In 2017 the conference’s main focus was virtual reality (VR). For the broadband industry, VR holds promise because it requires large files to be served remotely, and therefore provides economic and political demand for high-quality broadband (almost always fiber) to schools and perhaps also to students’ homes.
This year, a key focus was artificial intelligence (AI). Using AI still may require large files served remotely. However, some recent developments may mean powerful local devices can handle the user portion.
The speakers and vendors at SXSW EDU used the term AI to refer to two separate extensions to the if-then logic in software coding and in “programmed learning.” The first extension referred to the way developers built if-then logic. Instead of asking smart programmers to construct the entire range of if-then possibilities in advance, the developers applied “machine learning” or “deep learning” to huge data sets of educational inputs and educational outputs. This enabled the program itself to develop the if-then scenarios.

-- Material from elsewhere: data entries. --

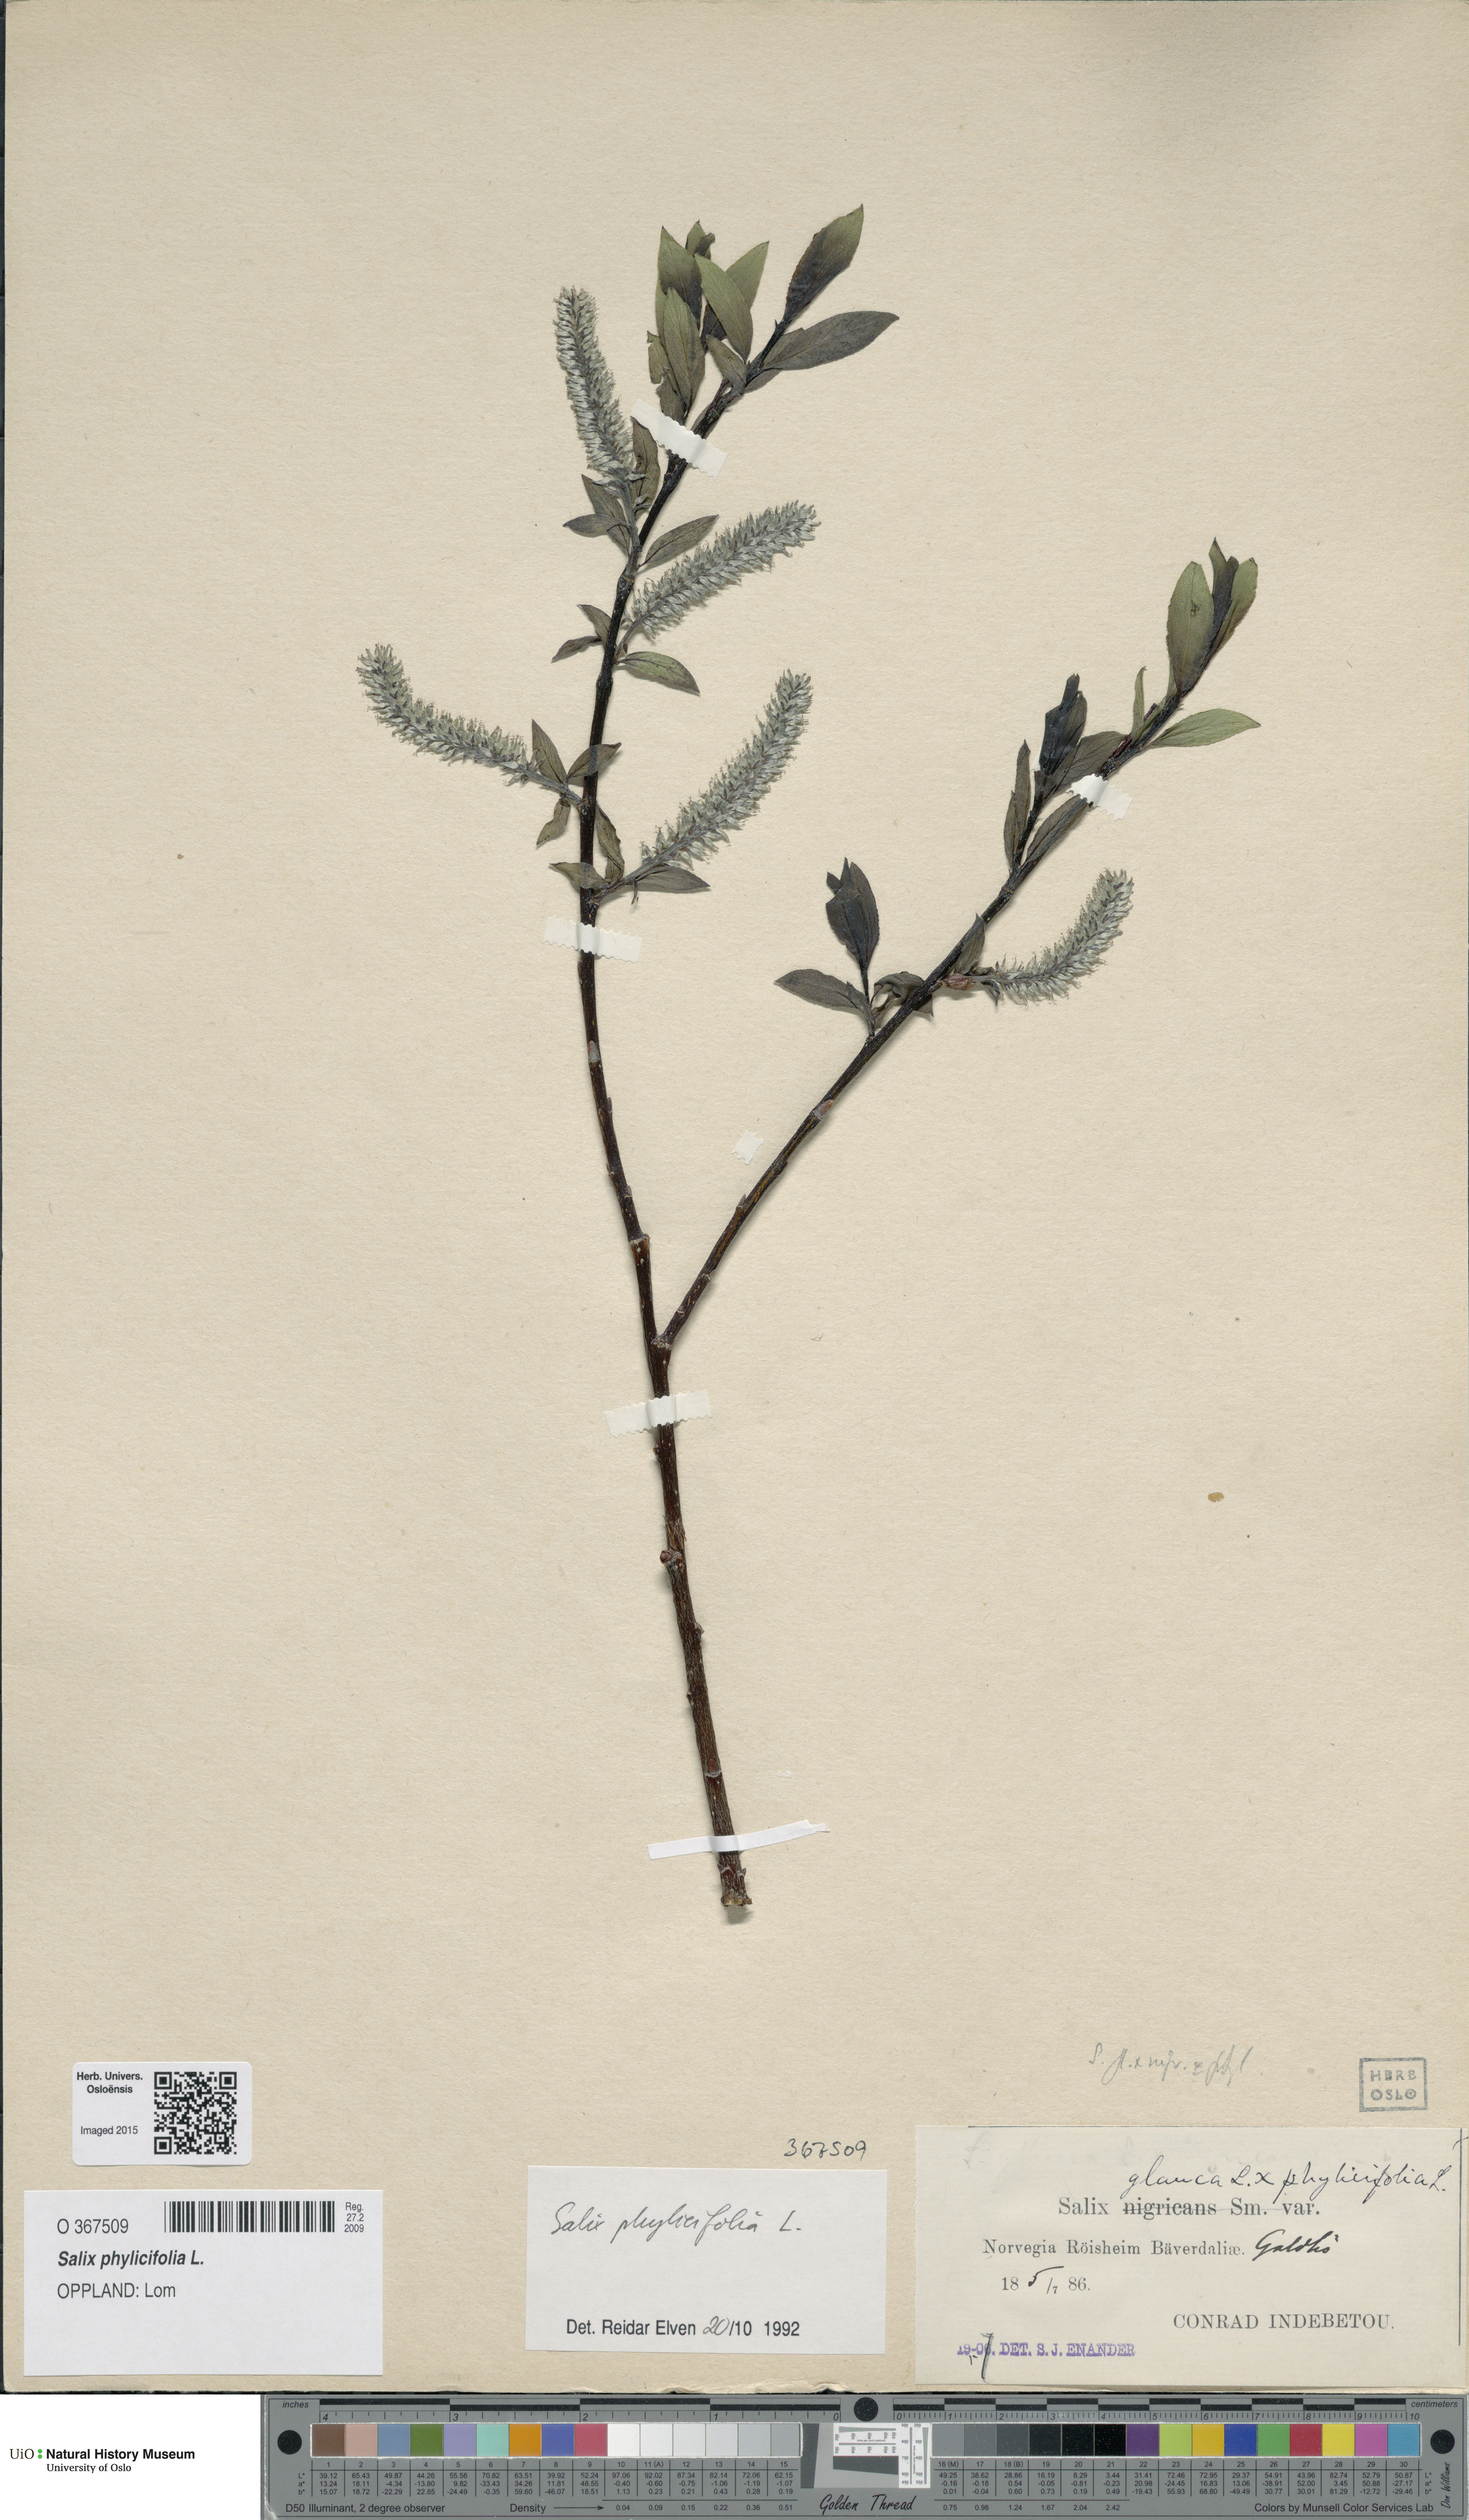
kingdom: Plantae
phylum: Tracheophyta
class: Magnoliopsida
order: Malpighiales
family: Salicaceae
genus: Salix
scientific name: Salix phylicifolia
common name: Tea-leaved willow
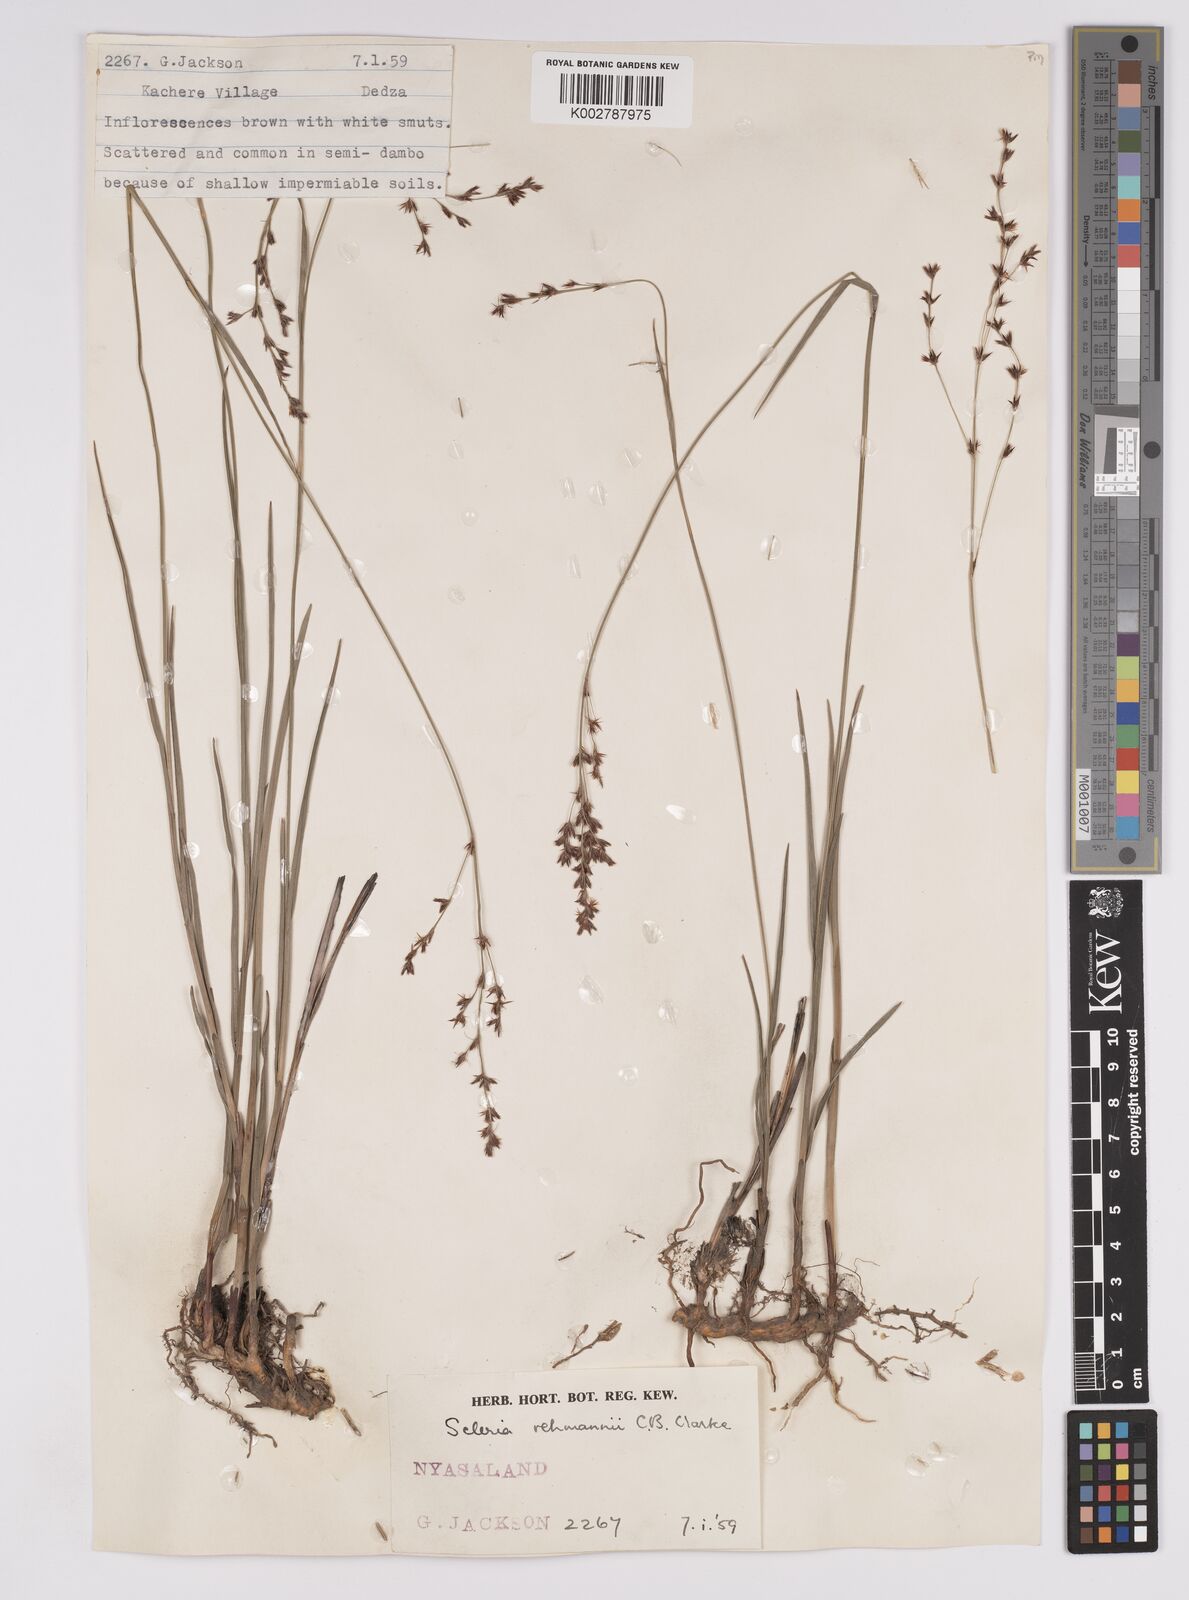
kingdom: Plantae
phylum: Tracheophyta
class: Liliopsida
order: Poales
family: Cyperaceae
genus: Scleria
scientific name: Scleria rehmannii
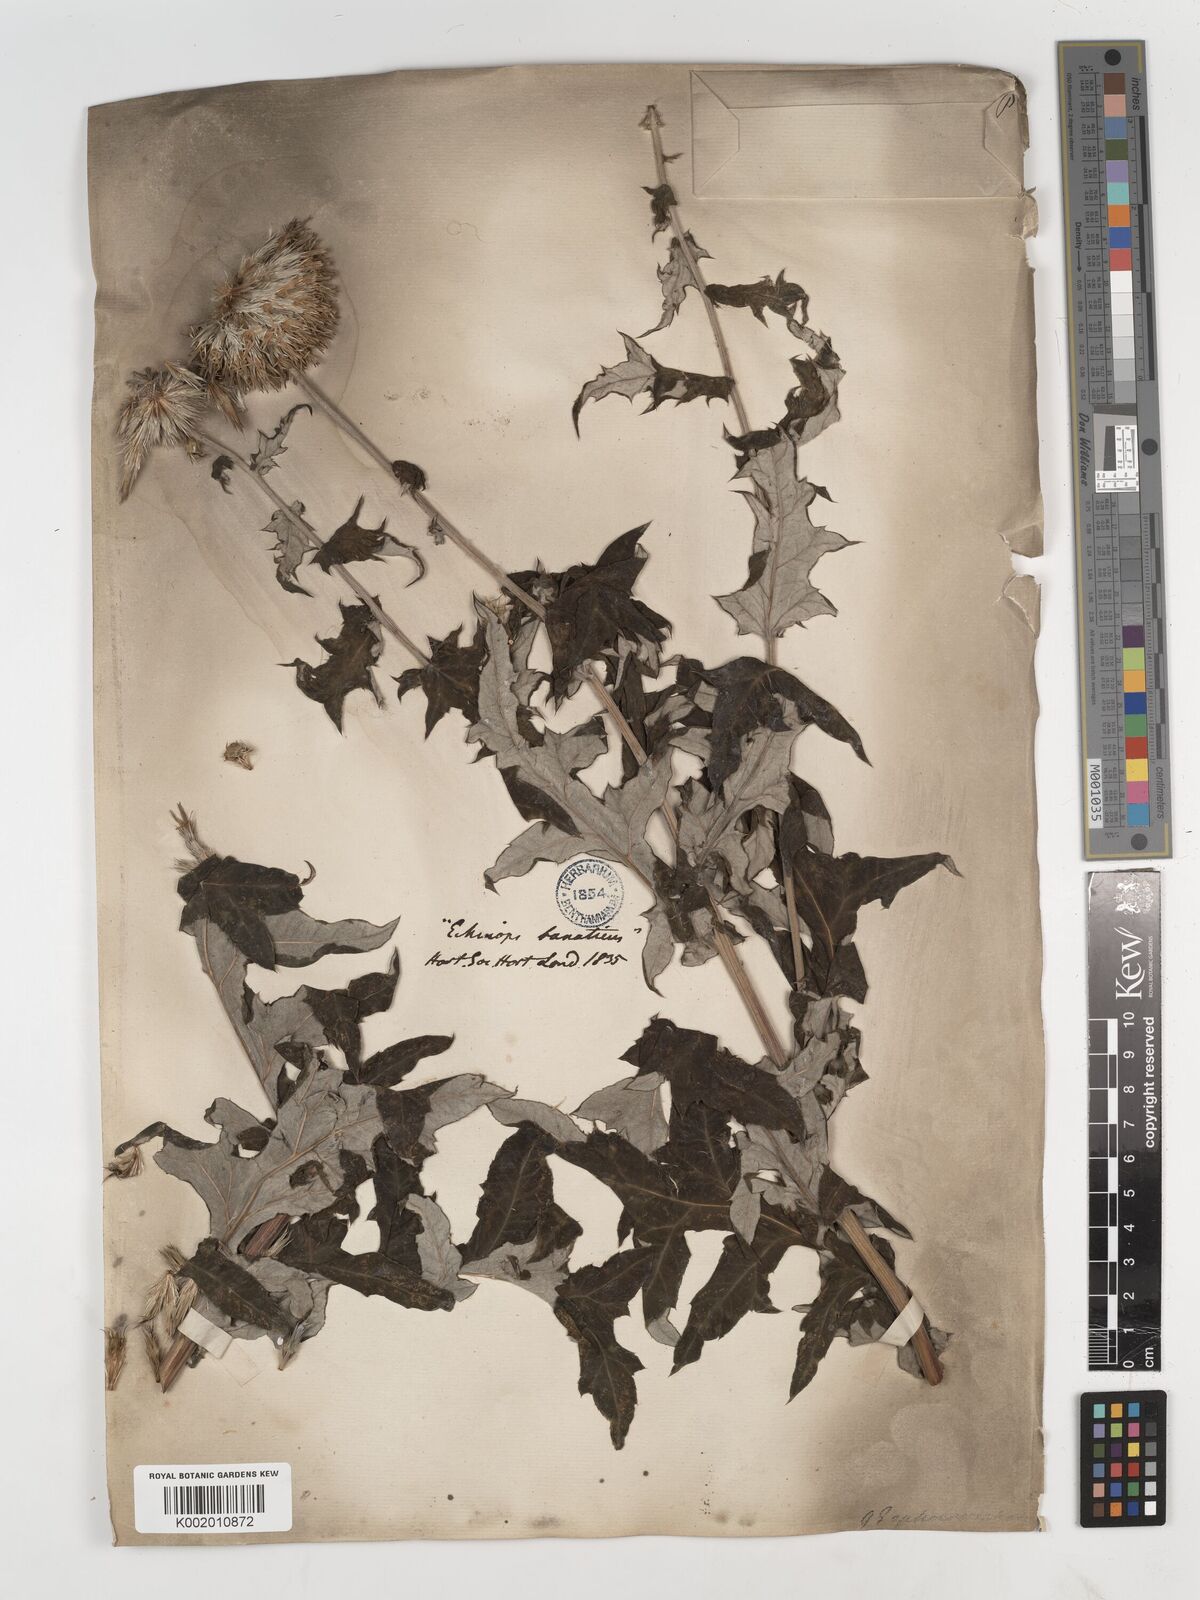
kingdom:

Artificial intelligence programs continue learning as they gain experience.
I use the term “educational” rather than “learning” or “teaching” because some of the most developed apps at the conference addressed facility scheduling and operations or staff and student safety rather than teaching or learning.
The second extension was that many of the AI programs did not stop “learning” once developed. Instead, each use provided more data points to include more scenarios and refine existing ones. The goal was for the apps to improve over time as they gained more experience.
What are the implications of AI for broadband and fiber to the home? At first blush, they’re much less significant than the implications of VR or its companion, augmented reality (AR), which will require large datasets with lots of computation – almost all from remote servers or server farms. Once developed, many AI-enabled apps can operate with the computing power and storage capacity of a personal computer, tablet or smartphone.
The data to develop those apps, however, most likely needs to come from widely scattered data collection points (individual students, teachers, classrooms, buildings). That data collection is easiest and least expensive when data points connect to a central server via robust broadband. Also, though individual AI apps may have the capacity to upgrade themselves, they could benefit from the increased data collection, storage and computing power of a robust computer network.
NEW EDUCATION MATERIALS AND PROCESSES
SXSW EDU attendees were excited about advances in neuroscience that are driving innovation in the design and use of education materials. Publishers such as McGraw-Hill Education and Pearson are hiring brain experts to create new materials – beyond textbooks – and new processes for using them. Robust computer networks are not primary to this work, but they help gather and analyze the pre-design and during-use data that enables neuroscience-based products, whether including AI or not, to be developed and refined.
Many of the new materials will not be delivered in stand-alone form, whether traditional paper or electronically. Instead they will be served remotely. This minimizes the need for new devices and new expertise at the user end and facilitates the data-collection process that leads to refinement of existing materials and development of new ones.
Also, as learning can be tracked at very micro levels – by student, subject, topic and individual learning step – a variety of education stakeholders, including publishers, administrators, teachers and students, are considering the value of such tracking and its privacy challenges. Again, although stand-alone devices could be submitted for analysis occasionally, having people, places and devices connected via a robust computer network makes collecting and analyzing the data easier and cheaper.
So, though AI apps and neuroscience-based materials and processes will not have the same direct demand for robust networks as VR or AR apps (the big topics at SXSW EDU 2017), they will have an even more universal, indirect demand for the data to develop and refine them.